Material provided START
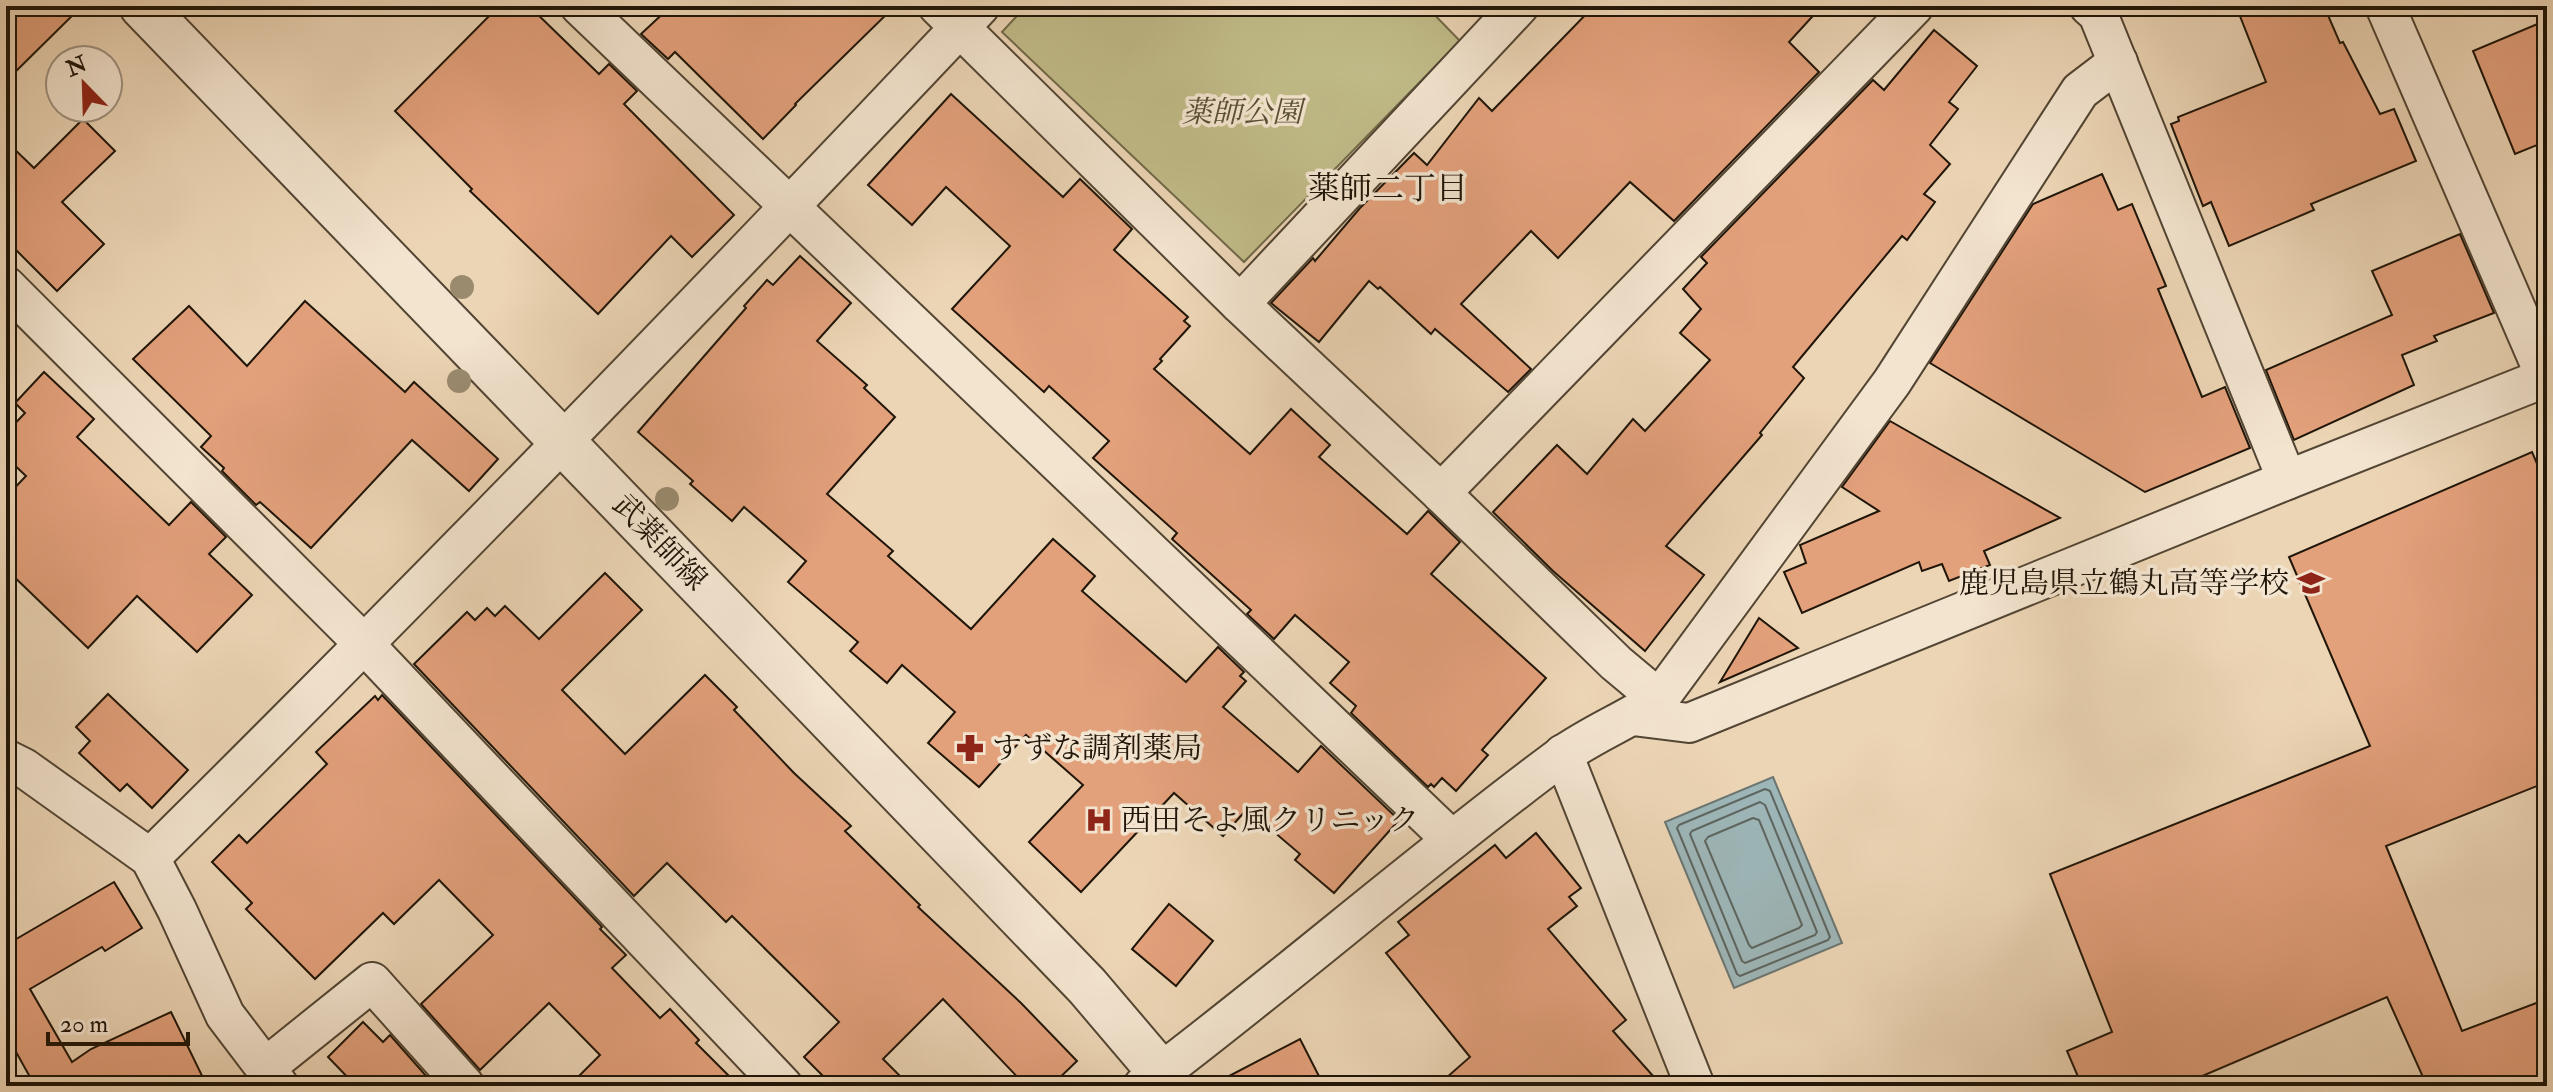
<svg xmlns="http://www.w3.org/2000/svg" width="2553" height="1092" font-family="'IM FELL Double Pica','Noto Serif JP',serif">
<rect width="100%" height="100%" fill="#ecd5b5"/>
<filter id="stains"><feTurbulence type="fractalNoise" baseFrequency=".0025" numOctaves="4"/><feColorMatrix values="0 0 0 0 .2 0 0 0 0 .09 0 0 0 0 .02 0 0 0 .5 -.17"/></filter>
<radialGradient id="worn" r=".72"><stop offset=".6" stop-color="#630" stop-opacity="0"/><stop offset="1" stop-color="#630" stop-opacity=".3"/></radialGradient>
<path fill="#c0bb88" stroke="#706848" stroke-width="2" d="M 1026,6 L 1426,6 L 1460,41 L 1244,262 L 1002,32 Z"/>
<path fill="#9db6b8" stroke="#6b7672" stroke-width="2" d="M 1773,777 L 1842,943 L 1734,988 L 1665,822 Z"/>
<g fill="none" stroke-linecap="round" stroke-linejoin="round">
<g stroke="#5e6660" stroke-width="2">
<path d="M 1765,789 L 1770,791 L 1830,937 L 1828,940 L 1740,976 L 1737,974 L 1677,828 L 1679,825 Z"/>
<path d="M 1760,802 L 1765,805 L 1817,932 L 1815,935 L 1745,963 L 1742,961 L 1690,834 L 1692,831 Z"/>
<path d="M 1753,818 L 1759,820 L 1802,925 L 1799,928 L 1752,948 L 1749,945 L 1705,841 L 1708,837 Z"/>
</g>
</g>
<g fill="#e2a07b" stroke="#1f1508" stroke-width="2">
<path d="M 6,6 L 82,6 L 6,81 Z"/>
<path d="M 499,6 L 529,6 L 599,74 L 609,64 L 637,91 L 624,104 L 734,215 L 692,257 L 671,236 L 598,314 L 470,191 L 472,189 L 395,111 Z"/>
<path d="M 671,6 L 895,6 L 795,104 L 796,105 L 763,139 L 675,52 L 668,59 L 641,34 Z"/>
<path d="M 1594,6 L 1822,6 L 1789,42 L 1819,72 L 1674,221 L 1630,182 L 1558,258 L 1531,231 L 1461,304 L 1531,369 L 1508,392 L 1435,329 L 1431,334 L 1380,287 L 1378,289 L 1369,281 L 1319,342 L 1271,303 L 1313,258 L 1315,261 L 1360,208 L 1414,153 L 1427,165 L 1479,98 L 1492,111 Z"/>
<path d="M 2236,6 L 2324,6 L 2340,43 L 2343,42 L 2380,114 L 2394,109 L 2416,161 L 2311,204 L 2314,210 L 2229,246 L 2211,202 L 2203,206 L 2171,124 L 2179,121 L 2178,117 L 2266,82 Z"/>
<path d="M 2547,20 L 2547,141 L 2515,154 L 2473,51 Z"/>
<path d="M 1934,30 L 1977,66 L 1949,102 L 1958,109 L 1930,145 L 1950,164 L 1924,194 L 1935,202 L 1907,240 L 1902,236 L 1793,367 L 1804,378 L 1760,433 L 1762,435 L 1666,546 L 1704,575 L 1645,651 L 1553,571 L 1493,512 L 1557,445 L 1587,474 L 1633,419 L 1645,431 L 1710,360 L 1680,333 L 1701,309 L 1683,289 L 1707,263 L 1701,257 L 1873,80 L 1884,90 Z"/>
<path d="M 951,94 L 1063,197 L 1080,179 L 1132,229 L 1114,250 L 1188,317 L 1184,321 L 1190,326 L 1160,359 L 1162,361 L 1154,369 L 1250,454 L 1291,409 L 1330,445 L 1319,457 L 1407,534 L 1428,511 L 1460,542 L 1431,574 L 1546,678 L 1482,750 L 1488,755 L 1456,791 L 1442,778 L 1434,787 L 1431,784 L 1428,787 L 1351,713 L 1356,706 L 1330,683 L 1349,662 L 1295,615 L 1274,639 L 1247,614 L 1251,610 L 1172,539 L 1177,533 L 1093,458 L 1109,441 L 1049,386 L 1044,392 L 952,309 L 1010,246 L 946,187 L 912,225 L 868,185 Z"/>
<path d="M 83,119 L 115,151 L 62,202 L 104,244 L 57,291 L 6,240 L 6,141 L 34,168 Z"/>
<path d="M 2102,174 L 2118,210 L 2132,204 L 2166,286 L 2158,289 L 2202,397 L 2225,387 L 2250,448 L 2145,492 L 1930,363 L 2033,204 Z"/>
<path d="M 2460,234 L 2494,313 L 2434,336 L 2437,341 L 2402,355 L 2414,385 L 2294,440 L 2266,370 L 2392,315 L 2372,271 Z"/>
<path d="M 800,256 L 851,303 L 817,341 L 867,385 L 864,388 L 895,417 L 827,494 L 893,551 L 888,556 L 971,629 L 1053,539 L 1095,576 L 1082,591 L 1186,682 L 1218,647 L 1244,672 L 1240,676 L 1246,681 L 1223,707 L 1298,772 L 1321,746 L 1399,820 L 1334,893 L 1295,860 L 1300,854 L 1247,809 L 1223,836 L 1174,793 L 1081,892 L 1029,842 L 1083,785 L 1026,735 L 979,787 L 928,743 L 955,712 L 902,665 L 887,683 L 850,651 L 858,642 L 788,582 L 806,561 L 744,507 L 732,521 L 690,484 L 693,481 L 638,432 L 746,308 L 744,306 L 767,280 L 773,285 Z"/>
<path d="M 305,301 L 405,392 L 414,382 L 498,459 L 469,491 L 412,440 L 311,548 L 260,502 L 256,505 L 222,471 L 224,468 L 201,447 L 211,436 L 133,359 L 189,306 L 247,366 Z"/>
<path d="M 44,372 L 94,419 L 77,437 L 169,525 L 191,502 L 226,537 L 209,554 L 252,595 L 197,652 L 137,596 L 88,648 L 6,569 L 6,497 L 26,476 L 6,457 L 6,433 L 25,413 L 15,403 Z"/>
<path d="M 1890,421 L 2060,518 L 1984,551 L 1990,565 L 1949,581 L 1942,564 L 1922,571 L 1919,562 L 1802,613 L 1784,572 L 1806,563 L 1800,545 L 1879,511 L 1842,487 Z"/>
<path d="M 2532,452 L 2547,487 L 2547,782 L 2386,846 L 2462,1031 L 2547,999 L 2547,1086 L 2427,1086 L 2387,997 L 2179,1086 L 2082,1086 L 2067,1051 L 2112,1032 L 2050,874 L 2370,746 L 2289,557 Z"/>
<path d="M 605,573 L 642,610 L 562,690 L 625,754 L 705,675 L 737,707 L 734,710 L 794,773 L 851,826 L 845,831 L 920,905 L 918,907 L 1021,1003 L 1077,1061 L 1051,1086 L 1026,1086 L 943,999 L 883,1059 L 910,1086 L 833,1086 L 804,1057 L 839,1022 L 732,916 L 726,922 L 667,863 L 634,896 L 414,664 L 467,612 L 475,620 L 487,608 L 495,616 L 505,606 L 539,639 Z"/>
<path d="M 1759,618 L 1798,648 L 1720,682 Z"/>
<path d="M 108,694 L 188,770 L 152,808 L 127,784 L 120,791 L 79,753 L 90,741 L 76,727 Z"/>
<path d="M 382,695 L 602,927 L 600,929 L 626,955 L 612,968 L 660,1018 L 670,1009 L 699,1040 L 696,1043 L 739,1086 L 569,1086 L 600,1055 L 549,1003 L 480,1070 L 421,1004 L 493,935 L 439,880 L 394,924 L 383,913 L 315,979 L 246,909 L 252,903 L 212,862 L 239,835 L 247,843 L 327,764 L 316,752 L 375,696 L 378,700 Z"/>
<path d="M 1536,833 L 1581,888 L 1569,897 L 1577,906 L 1548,929 L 1626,1020 L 1613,1031 L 1662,1086 L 1437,1086 L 1470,1057 L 1386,953 L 1409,935 L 1398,922 L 1495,845 L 1506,858 Z"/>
<path d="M 114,882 L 142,928 L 105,951 L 102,947 L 30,989 L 72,1062 L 91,1049 L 171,1012 L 207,1086 L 35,1086 L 6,1034 L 6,945 Z"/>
<path d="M 1169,904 L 1213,941 L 1176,986 L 1132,949 Z"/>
<path d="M 363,1022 L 383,1042 L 390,1035 L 435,1086 L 356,1086 L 328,1057 Z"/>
<path d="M 1300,1039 L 1324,1086 L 1210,1086 Z"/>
</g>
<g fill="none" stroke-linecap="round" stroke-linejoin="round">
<g stroke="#524533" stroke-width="42">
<g id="minor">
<path d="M 580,6 L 1452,840"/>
<path d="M 938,6 L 1240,304 L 1441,493 L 1616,663 L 1659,699"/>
<path d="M 2089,6 L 2098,14 L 2287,480"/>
<path d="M 2385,6 L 2546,378"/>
<path d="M 6,286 L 365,645 L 783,1086"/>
<path d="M 1240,304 L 1519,6"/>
<path d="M 1441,493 L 1914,6"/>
<path d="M 1633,716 L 1689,723 L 2287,480 L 2547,377"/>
<path d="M 1563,754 L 1695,1086"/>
<path d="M 6,759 L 24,768 L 150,858 L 177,910 L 225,1015 L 279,1086"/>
<path d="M 150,858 C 432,579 708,294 980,6"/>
<path d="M 266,1067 L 372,982 L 465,1086"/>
<path d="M 1143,1086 C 1284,980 1417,863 1560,757 C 1590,735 1628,720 1659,699 L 1892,382 L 2080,91 L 2118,62"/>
</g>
</g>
<g stroke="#524533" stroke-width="48">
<path id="tertiary" d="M 142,6 L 1087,986 L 1161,1073 L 1168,1086"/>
</g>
<use href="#minor" stroke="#f3e4cf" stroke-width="38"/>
<use href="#tertiary" stroke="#f3e4cf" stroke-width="44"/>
</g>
<g fill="#9a8b6f">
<circle cx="462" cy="287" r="12"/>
<circle cx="459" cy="381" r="12"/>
<circle cx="667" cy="499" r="12"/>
</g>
<defs>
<g id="school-bare" transform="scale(2.16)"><path d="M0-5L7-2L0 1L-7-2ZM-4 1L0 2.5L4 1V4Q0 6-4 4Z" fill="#8f2418" stroke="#f3e4cf" stroke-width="2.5" paint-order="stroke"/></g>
<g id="pharmacy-bare" transform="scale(2.16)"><path d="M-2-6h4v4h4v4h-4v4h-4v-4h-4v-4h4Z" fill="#8f2418" stroke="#f3e4cf" stroke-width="2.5" paint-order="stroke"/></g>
<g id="hospital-bare" transform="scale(2.16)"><path d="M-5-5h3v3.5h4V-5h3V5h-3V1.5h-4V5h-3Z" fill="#8f2418" stroke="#f3e4cf" stroke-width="2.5" paint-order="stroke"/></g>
</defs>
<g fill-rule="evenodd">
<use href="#school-bare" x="2311" y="583"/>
<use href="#pharmacy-bare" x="970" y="748"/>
<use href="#hospital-bare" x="1099" y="820"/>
</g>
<g text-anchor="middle" stroke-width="7" stroke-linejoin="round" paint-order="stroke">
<g font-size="30" font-style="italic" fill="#574f35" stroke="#f3e4cf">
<text x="1242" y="122">薬師公園</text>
</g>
<g font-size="30" fill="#1f1508" stroke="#f3e4cf">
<text transform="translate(660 542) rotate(46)" y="10">武薬師線</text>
</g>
<g font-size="30" fill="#1f1508" stroke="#f3e4cf" text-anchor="start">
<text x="2289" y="593" text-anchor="end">鹿児島県立鶴丸高等学校</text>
<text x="992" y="758">すずな調剤薬局</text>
<text x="1121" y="830">西田そよ風クリニック</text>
</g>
<g font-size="32" fill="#1f1508" stroke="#f3e4cf">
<text x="1388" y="199">薬師二丁目</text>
</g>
</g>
<rect width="2553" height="1092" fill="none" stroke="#ecd5b5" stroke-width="32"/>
<rect x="8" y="8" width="2537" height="1076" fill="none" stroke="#1f1508" stroke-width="4"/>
<rect x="16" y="16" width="2521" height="1060" fill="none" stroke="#1f1508" stroke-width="2"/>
<g transform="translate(84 84) rotate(337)"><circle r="38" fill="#f3e4cf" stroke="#9e917f" stroke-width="2"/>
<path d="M0-6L14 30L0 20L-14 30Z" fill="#8f2418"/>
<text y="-12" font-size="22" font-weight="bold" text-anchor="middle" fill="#1f1508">N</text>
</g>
<path d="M48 1032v12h140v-12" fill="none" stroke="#1f1508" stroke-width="4"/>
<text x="60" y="1032" font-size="24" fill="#1f1508" stroke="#f3e4cf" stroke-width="6" paint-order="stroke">20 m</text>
<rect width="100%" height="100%" filter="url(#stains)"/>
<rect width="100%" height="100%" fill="url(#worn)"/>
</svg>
Material provided END
What you are asked to do
Scan the entries for lines with the string "middle". Report only how many there are.

Answer to this task
2